What you should do: Return all of the data exactly as written, without the pictures.

Data:
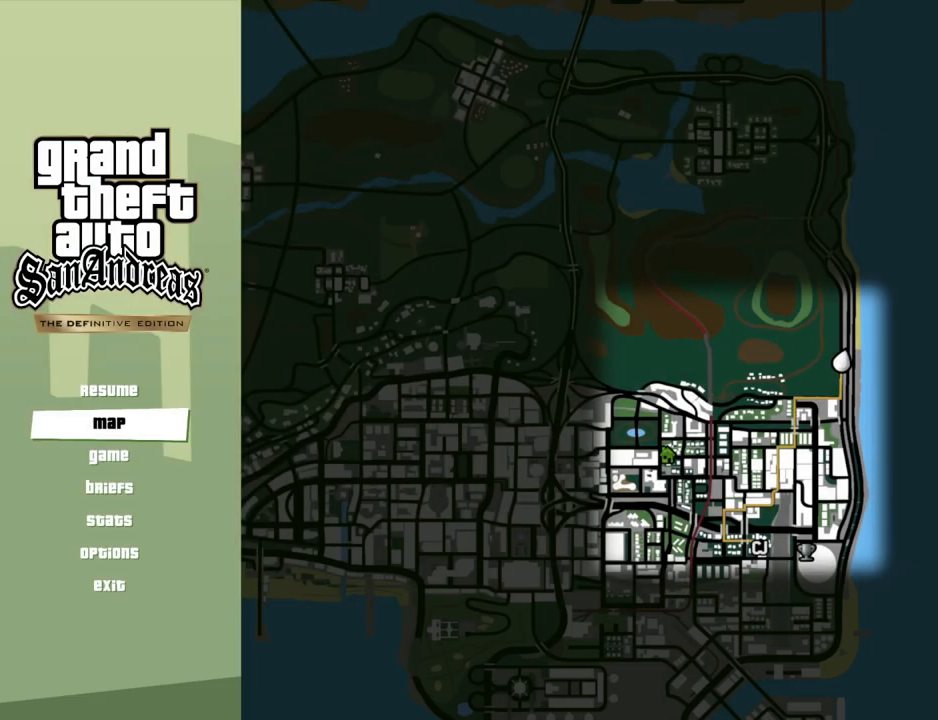
{"keys": [], "mouse": [], "events": []}
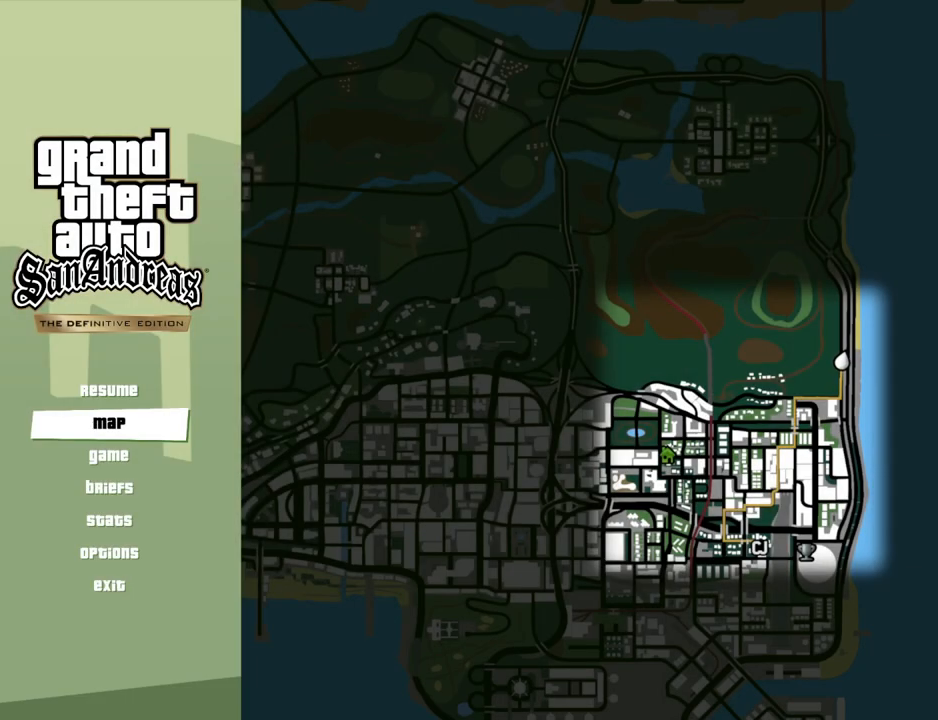
{"keys": [], "mouse": [], "events": []}
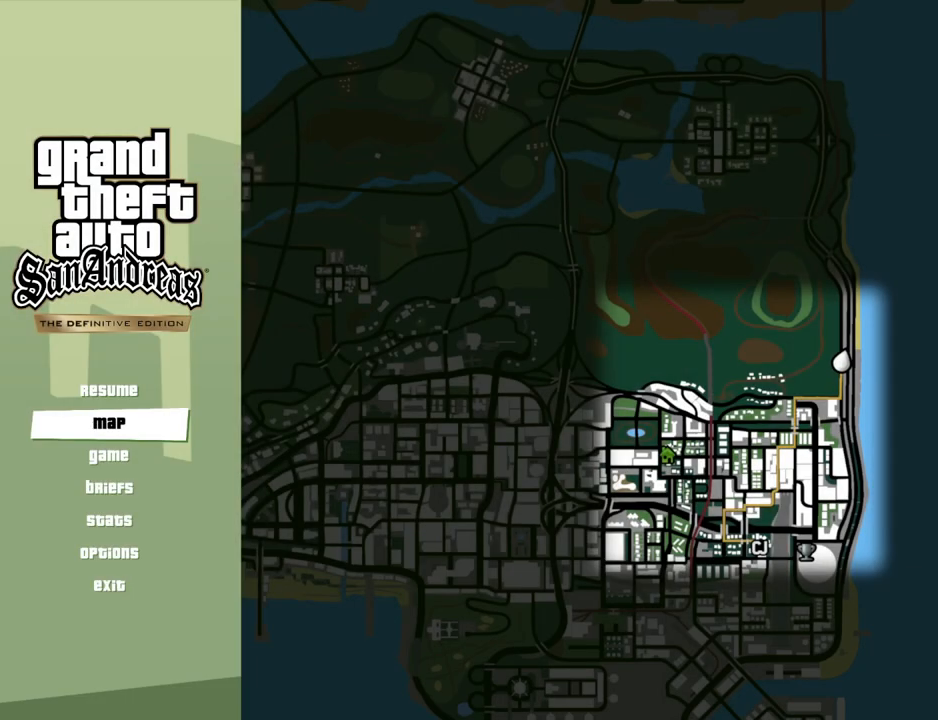
{"keys": [], "mouse": [], "events": []}
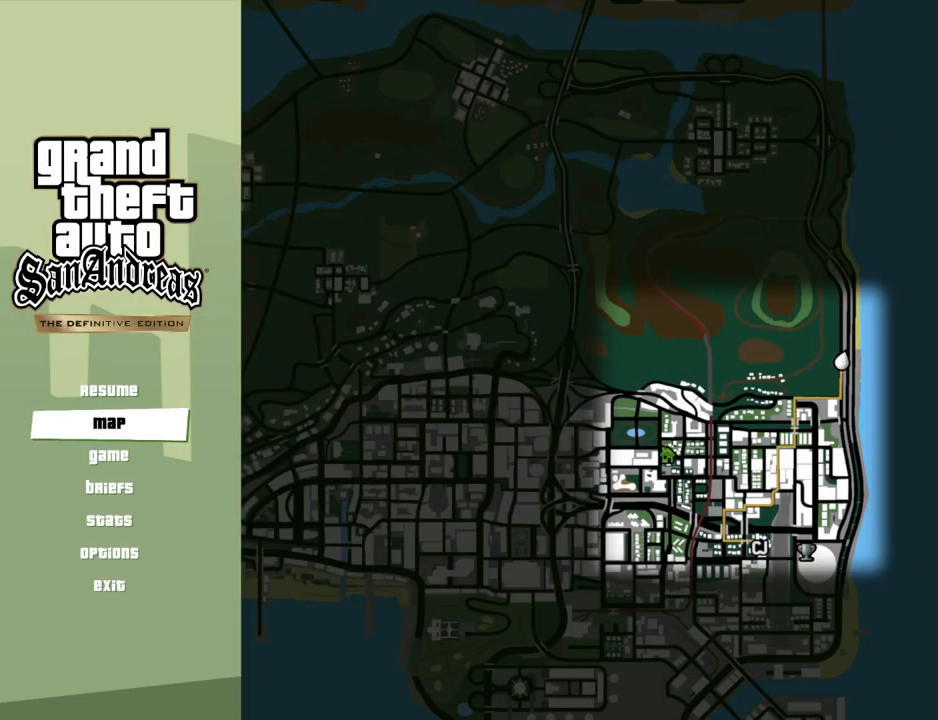
{"keys": [], "mouse": ["left"], "events": [[468, "mouse_left", "down"]]}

Task result:
{"keys": [], "mouse": [], "events": []}
{"keys": [], "mouse": [], "events": []}
{"keys": [], "mouse": [], "events": []}
{"keys": [], "mouse": ["left"], "events": [[468, "mouse_left", "down"]]}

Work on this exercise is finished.